= ASSIGNMENT =
The data below is to be written out exactly, with no pictures.

**** DATA FOR THIS TASK ****

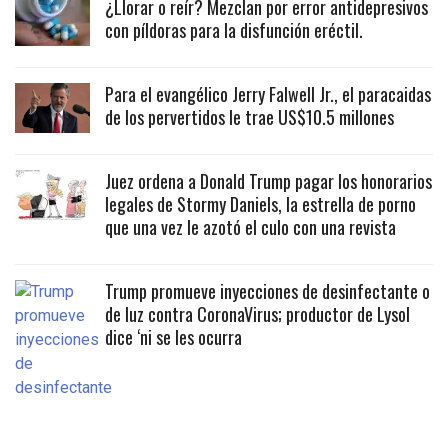
¿Llorar o reír? Mezclan por error antidepresivos
con píldoras para la disfunción eréctil.
Para el evangélico Jerry Falwell Jr., el paracaidas
de los pervertidos le trae US$10.5 millones
Juez ordena a Donald Trump pagar los honorarios
legales de Stormy Daniels, la estrella de porno
que una vez le azotó el culo con una revista
Trump promueve inyecciones de desinfectante o
de luz contra CoronaVirus; productor de Lysol
dice ‘ni se les ocurra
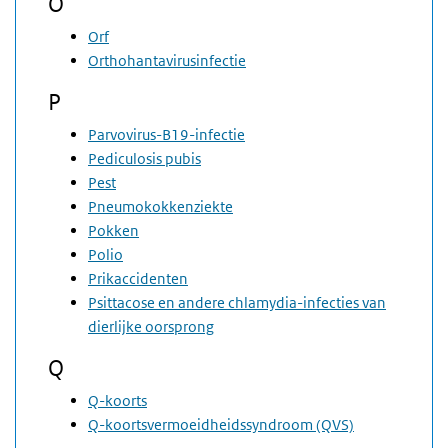
O
Orf
Orthohantavirusinfectie
P
Parvovirus-B19-infectie
Pediculosis pubis
Pest
Pneumokokkenziekte
Pokken
Polio
Prikaccidenten
Psittacose en andere chlamydia-infecties van
dierlijke oorsprong
Q
Q-koorts
Q-koortsvermoeidheidssyndroom (QVS)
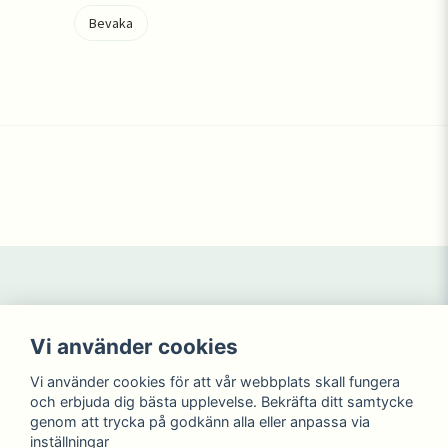
Bevaka
Navigering
Mitt konto
Vi använder cookies
Köpvillkor
Logga in
Kontakta oss
Registrera dig
Vi använder cookies för att vår webbplats skall fungera
NYHETER
Glömt lösenord?
och erbjuda dig bästa upplevelse. Bekräfta ditt samtycke
KAMPANJ
genom att trycka på godkänn alla eller anpassa via
inställningar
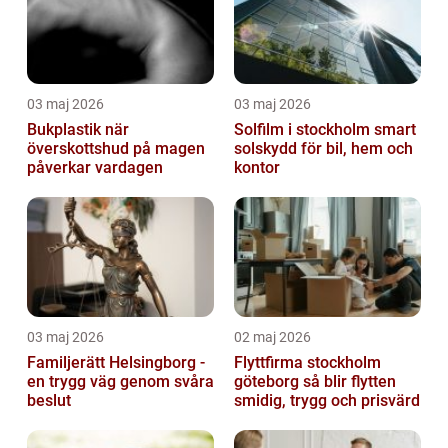
03 maj 2026
03 maj 2026
Bukplastik när
Solfilm i stockholm smart
överskottshud på magen
solskydd för bil, hem och
påverkar vardagen
kontor
03 maj 2026
02 maj 2026
Familjerätt Helsingborg -
Flyttfirma stockholm
en trygg väg genom svåra
göteborg så blir flytten
beslut
smidig, trygg och prisvärd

****

= OUTPUT OF THE EXERCISE =
¿Llorar o reír? Mezclan por error antidepresivos
con píldoras para la disfunción eréctil.
Para el evangélico Jerry Falwell Jr., el paracaidas
de los pervertidos le trae US$10.5 millones
Juez ordena a Donald Trump pagar los honorarios
legales de Stormy Daniels, la estrella de porno
que una vez le azotó el culo con una revista
Trump promueve inyecciones de desinfectante o
de luz contra CoronaVirus; productor de Lysol
dice ‘ni se les ocurra
O
Orf
Orthohantavirusinfectie
P
Parvovirus-B19-infectie
Pediculosis pubis
Pest
Pneumokokkenziekte
Pokken
Polio
Prikaccidenten
Psittacose en andere chlamydia-infecties van
dierlijke oorsprong
Q
Q-koorts
Q-koortsvermoeidheidssyndroom (QVS)
Bevaka
Navigering
Mitt konto
Vi använder cookies
Köpvillkor
Logga in
Kontakta oss
Registrera dig
Vi använder cookies för att vår webbplats skall fungera
NYHETER
Glömt lösenord?
och erbjuda dig bästa upplevelse. Bekräfta ditt samtycke
KAMPANJ
genom att trycka på godkänn alla eller anpassa via
inställningar
03 maj 2026
03 maj 2026
Bukplastik när
Solfilm i stockholm smart
överskottshud på magen
solskydd för bil, hem och
påverkar vardagen
kontor
03 maj 2026
02 maj 2026
Familjerätt Helsingborg -
Flyttfirma stockholm
en trygg väg genom svåra
göteborg så blir flytten
beslut
smidig, trygg och prisvärd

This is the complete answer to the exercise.